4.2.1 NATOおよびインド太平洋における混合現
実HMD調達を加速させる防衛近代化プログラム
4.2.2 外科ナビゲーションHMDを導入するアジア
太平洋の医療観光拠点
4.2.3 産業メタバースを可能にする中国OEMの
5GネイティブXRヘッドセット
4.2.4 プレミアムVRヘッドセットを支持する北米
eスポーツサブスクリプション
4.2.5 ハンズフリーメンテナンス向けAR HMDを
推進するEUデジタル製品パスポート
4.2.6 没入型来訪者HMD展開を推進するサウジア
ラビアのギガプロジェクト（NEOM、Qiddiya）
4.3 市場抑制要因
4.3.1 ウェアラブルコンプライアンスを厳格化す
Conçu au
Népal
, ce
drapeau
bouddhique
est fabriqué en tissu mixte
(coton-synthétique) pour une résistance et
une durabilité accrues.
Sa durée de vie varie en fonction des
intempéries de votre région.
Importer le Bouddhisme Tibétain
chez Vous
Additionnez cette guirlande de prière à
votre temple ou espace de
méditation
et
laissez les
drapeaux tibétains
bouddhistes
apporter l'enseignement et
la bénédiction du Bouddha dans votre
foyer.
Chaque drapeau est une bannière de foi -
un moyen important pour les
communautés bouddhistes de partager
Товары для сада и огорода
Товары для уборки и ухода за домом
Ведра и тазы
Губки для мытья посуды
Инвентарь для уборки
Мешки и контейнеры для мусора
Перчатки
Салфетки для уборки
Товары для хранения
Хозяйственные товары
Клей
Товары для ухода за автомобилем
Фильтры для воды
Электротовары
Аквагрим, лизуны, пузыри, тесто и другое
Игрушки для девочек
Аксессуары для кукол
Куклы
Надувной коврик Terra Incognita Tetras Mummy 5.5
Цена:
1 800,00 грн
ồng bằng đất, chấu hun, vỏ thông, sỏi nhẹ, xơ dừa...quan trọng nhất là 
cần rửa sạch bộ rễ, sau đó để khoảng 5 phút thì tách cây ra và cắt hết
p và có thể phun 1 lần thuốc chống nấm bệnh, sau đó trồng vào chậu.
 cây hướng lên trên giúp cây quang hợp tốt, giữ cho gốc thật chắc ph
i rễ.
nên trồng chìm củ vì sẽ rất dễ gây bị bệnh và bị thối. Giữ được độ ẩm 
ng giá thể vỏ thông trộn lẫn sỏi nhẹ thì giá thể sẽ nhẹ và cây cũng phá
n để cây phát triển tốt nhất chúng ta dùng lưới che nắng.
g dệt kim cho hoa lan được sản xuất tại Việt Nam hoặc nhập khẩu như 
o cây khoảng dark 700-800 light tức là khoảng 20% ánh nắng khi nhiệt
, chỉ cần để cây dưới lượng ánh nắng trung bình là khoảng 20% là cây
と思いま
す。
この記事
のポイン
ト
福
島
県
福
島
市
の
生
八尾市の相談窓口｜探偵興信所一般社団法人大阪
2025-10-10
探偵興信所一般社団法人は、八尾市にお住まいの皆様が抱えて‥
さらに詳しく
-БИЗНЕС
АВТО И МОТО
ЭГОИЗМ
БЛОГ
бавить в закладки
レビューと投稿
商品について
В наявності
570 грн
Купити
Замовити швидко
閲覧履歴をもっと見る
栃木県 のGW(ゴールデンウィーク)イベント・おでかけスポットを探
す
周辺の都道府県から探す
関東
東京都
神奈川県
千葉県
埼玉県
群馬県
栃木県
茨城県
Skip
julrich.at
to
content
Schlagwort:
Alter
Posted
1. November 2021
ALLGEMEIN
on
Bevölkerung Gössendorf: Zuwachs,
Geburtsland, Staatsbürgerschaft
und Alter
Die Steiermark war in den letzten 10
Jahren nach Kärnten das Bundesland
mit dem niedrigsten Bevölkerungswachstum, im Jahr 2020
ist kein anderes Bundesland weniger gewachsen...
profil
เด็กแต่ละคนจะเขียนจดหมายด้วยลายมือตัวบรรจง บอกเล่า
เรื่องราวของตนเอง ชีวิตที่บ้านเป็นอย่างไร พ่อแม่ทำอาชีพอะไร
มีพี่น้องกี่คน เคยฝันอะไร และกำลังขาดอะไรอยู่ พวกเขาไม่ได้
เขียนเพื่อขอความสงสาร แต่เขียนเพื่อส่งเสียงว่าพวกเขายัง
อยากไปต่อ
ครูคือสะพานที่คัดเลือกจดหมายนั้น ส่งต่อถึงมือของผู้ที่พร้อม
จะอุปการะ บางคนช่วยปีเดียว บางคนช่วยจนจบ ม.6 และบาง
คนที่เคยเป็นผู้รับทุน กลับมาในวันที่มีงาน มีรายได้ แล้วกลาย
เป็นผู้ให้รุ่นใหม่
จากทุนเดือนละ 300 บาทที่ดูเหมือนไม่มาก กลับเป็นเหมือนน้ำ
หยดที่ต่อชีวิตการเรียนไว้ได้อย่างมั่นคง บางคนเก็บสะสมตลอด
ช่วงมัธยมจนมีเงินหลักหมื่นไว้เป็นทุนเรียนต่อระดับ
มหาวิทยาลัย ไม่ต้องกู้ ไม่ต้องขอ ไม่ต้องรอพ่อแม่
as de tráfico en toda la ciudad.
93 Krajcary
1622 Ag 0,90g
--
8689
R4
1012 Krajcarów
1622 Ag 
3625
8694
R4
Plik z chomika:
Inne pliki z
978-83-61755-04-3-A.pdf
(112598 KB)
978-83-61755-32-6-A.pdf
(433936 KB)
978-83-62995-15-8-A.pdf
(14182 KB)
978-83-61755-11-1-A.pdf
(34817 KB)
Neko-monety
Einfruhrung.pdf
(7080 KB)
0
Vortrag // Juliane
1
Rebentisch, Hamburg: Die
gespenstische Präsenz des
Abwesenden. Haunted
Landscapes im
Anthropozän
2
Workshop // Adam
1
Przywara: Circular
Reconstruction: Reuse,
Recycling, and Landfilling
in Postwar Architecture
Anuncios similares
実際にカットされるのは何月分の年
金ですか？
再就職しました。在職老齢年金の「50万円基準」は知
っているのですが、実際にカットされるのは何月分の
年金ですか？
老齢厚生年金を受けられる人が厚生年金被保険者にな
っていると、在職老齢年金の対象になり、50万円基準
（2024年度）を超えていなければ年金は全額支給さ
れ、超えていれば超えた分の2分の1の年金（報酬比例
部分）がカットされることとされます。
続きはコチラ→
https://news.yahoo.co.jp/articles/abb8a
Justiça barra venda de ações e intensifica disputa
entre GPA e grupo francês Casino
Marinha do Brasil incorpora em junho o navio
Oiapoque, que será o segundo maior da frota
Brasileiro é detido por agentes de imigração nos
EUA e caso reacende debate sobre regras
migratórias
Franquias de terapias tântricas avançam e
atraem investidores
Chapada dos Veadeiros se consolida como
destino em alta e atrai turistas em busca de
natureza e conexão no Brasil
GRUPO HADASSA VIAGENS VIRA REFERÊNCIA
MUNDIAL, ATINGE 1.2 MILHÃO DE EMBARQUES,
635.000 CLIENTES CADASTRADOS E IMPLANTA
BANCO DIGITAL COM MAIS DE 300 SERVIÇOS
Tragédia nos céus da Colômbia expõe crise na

+++

> _Assigned task_
Each line in the material above that mentions the word "votre" must be copied.

> _Solution_
intempéries de votre région.
votre temple ou espace de
la bénédiction du Bouddha dans votre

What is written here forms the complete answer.